On 1 January 2018 I decided to practice letting go. I had no idea what that meant but this was going to be a serious and sustained practice. It would last at least a year: I was inspired by Teh Ching Hsieh’s One Year Performances (again).
I got up, put on the meditation timer and I stood in the room. That first attempt was going to last 10 minutes.
I know a little bit about surrendering through the practice of Collapse. Liquidity wasn’t going to be a collapse though: my question was about the possibility of moving from one point to another across space in the state of ‘letting go’. What I mean by this is without the conscious intention to get there, or perhaps taking a very unpredictable path in order to arrive.
This is what happens:
Just as I did when I first came across collapse, the tension I am holding comes out of transparency and becomes salient. The game was to just observe, do nothing, let it appear. As expected I could feel my own weight being dragged by gravity: what would this movement of liquidity become? How would my body move without any will intention on my part? Even suspending all will and intention comes about through an act of will. I did nothing.
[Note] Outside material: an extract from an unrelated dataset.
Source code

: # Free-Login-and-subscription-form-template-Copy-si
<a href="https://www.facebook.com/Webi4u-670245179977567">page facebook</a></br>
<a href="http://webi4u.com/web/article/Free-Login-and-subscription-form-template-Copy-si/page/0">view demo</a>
But as expected, my legs became soft and my weight was sinking.
There is another movement happening: blood and its flow, and I can hear its sound as if amplified. I am not willing it, and I also can’t make it recede. It just happens. So I placed my most subtle point of attention on it, and I begin to move with it.
How do you get from point A to point B by surfing the tide of your own blood? How do you navigate across space in defiance of gravity’a downward drag and, by attempting to achieve zero gravity movement while your feet are firmly placed on the earth?
That evening, I wrote:
For at least five minutes per day I will stop all other activity, stand in a particular point, and visualise the space surrounding my body to be liquid. That is, viscous, thicker than air, and so, this imagining will develop something. What? At the moment I don’t know. There is an altered sense of the body, of consciousness and of movement. This is all I know for now, but with each daily practice it will develop into further knowing. I will record the time I spent practising liquidity. I will use wearable technology to measure some of the biodata of this activity. My aim is to glitch the categories of the technology in order to introduce a new one, liquidity: ‘how to be like water.’